EXERCISE PROMPT: Render as a numbered list every line below, from the very first down to and including the line that contains "rendre le VPN", and omit any blank lines.

RECORDS SUPPLIED:
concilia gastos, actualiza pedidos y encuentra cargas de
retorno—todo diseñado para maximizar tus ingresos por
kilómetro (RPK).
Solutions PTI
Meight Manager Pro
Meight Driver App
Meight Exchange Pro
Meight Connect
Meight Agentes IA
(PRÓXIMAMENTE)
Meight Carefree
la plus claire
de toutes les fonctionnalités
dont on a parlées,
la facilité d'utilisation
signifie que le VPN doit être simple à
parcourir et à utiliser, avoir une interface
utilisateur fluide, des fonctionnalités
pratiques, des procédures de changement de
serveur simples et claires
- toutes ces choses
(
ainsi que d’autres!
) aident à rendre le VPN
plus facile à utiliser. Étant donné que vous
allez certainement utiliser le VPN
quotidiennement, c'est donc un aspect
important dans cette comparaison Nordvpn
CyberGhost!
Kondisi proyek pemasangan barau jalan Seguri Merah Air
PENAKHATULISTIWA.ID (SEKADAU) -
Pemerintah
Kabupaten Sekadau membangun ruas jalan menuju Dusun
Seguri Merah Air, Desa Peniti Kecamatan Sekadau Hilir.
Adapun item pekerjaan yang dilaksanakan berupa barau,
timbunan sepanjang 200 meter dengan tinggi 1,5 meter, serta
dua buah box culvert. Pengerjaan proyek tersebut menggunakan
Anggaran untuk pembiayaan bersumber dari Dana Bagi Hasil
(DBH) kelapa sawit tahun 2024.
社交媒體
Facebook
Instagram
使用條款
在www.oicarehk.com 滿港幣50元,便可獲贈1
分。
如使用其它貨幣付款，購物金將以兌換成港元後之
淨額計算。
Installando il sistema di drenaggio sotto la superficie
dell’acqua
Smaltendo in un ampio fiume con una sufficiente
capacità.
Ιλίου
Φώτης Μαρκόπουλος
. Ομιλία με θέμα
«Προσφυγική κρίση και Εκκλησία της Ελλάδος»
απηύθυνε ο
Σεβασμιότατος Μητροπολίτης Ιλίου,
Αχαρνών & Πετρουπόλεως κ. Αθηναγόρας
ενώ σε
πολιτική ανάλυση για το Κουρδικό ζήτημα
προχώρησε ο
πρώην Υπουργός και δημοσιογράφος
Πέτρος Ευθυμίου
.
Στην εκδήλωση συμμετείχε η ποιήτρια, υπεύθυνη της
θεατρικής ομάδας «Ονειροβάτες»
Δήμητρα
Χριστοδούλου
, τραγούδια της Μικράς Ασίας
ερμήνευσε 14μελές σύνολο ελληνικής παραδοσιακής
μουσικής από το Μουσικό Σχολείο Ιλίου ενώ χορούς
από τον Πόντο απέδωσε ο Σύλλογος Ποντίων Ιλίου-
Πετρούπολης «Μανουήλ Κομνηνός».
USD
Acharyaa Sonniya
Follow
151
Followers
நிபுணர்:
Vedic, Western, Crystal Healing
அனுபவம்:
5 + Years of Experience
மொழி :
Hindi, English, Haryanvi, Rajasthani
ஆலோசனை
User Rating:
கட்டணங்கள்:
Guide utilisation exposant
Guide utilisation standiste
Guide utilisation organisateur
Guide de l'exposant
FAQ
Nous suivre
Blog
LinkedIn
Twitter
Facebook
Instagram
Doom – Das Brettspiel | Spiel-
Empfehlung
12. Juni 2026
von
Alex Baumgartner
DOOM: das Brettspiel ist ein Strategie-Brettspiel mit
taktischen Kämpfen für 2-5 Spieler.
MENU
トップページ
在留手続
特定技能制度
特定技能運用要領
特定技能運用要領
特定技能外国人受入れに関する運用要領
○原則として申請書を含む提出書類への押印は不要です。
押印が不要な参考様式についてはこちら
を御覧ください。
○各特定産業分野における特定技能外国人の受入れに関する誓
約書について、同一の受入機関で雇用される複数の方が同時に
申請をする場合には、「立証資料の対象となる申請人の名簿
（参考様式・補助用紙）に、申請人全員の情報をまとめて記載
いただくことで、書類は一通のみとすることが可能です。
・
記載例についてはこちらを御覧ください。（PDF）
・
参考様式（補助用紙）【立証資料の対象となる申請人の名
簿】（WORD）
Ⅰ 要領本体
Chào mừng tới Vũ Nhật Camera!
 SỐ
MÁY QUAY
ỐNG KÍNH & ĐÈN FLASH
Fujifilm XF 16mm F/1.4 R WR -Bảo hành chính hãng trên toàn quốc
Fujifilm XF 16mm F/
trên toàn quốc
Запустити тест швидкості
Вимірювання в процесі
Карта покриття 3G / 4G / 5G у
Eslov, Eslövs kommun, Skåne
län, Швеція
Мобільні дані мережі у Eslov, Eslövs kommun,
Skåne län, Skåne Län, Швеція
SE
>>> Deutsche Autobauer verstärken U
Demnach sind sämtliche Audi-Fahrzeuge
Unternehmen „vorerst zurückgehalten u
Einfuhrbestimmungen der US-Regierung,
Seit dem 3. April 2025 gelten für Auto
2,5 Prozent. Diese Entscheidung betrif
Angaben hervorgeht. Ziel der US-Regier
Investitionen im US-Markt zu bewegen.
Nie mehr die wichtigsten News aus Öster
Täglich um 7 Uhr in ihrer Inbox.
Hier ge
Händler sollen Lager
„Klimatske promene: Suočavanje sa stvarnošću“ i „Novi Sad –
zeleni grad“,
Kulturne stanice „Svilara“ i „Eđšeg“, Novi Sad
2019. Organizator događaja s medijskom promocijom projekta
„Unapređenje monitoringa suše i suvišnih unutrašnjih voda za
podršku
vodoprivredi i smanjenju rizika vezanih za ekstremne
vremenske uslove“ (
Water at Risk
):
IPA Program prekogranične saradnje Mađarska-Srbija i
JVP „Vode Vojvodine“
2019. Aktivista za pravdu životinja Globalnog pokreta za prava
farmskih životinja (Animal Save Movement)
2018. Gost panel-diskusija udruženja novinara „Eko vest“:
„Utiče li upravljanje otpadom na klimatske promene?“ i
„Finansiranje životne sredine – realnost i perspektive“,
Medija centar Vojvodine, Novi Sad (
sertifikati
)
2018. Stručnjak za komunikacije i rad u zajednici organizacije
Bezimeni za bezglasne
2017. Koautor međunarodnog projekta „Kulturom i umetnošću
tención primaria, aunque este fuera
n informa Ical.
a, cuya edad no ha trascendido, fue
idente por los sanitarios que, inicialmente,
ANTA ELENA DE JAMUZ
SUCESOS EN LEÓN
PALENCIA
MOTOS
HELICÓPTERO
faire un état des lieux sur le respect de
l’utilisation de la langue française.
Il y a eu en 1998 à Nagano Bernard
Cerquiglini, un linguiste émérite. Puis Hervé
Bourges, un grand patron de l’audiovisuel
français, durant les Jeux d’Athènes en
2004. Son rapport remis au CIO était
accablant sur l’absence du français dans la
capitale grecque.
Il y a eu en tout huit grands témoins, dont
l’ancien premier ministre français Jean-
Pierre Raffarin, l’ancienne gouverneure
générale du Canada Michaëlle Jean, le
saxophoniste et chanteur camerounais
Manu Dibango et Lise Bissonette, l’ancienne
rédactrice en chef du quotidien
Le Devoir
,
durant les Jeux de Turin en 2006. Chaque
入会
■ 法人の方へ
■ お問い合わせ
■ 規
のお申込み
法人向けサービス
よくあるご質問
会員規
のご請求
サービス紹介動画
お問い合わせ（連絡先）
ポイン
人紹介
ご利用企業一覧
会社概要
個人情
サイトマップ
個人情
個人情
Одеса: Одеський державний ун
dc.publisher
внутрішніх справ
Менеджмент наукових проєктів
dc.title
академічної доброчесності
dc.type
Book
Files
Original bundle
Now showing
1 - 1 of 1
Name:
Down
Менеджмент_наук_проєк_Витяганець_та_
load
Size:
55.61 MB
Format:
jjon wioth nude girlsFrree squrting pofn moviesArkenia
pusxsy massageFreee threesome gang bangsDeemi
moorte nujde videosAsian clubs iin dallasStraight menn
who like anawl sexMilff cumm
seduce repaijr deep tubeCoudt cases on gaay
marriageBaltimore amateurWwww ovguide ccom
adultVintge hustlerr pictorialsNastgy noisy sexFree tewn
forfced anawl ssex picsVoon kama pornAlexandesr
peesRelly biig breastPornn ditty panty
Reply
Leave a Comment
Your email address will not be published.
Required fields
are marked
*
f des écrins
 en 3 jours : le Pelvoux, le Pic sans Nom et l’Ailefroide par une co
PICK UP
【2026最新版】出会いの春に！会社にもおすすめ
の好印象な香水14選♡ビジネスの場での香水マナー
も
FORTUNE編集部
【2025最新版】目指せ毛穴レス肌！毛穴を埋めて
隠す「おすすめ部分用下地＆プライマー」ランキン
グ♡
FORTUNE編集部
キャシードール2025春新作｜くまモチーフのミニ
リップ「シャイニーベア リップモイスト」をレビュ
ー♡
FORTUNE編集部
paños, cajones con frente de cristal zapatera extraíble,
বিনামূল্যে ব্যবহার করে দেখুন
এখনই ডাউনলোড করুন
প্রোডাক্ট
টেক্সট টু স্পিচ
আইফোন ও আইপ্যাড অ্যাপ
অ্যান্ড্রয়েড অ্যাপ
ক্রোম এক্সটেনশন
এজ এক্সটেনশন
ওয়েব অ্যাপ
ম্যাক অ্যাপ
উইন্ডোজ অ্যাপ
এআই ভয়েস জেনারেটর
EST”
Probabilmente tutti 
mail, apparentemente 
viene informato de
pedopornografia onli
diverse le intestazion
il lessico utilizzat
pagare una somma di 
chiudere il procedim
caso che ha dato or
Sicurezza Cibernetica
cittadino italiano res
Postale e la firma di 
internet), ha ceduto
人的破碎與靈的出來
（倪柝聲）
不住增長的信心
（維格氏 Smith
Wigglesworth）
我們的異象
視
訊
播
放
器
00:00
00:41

SOLUTION TO THE EXERCISE:
1. concilia gastos, actualiza pedidos y encuentra cargas de
2. retorno—todo diseñado para maximizar tus ingresos por
3. kilómetro (RPK).
4. Solutions PTI
5. Meight Manager Pro
6. Meight Driver App
7. Meight Exchange Pro
8. Meight Connect
9. Meight Agentes IA
10. (PRÓXIMAMENTE)
11. Meight Carefree
12. la plus claire
13. de toutes les fonctionnalités
14. dont on a parlées,
15. la facilité d'utilisation
16. signifie que le VPN doit être simple à
17. parcourir et à utiliser, avoir une interface
18. utilisateur fluide, des fonctionnalités
19. pratiques, des procédures de changement de
20. serveur simples et claires
21. - toutes ces choses
22. (
23. ainsi que d’autres!
24. ) aident à rendre le VPN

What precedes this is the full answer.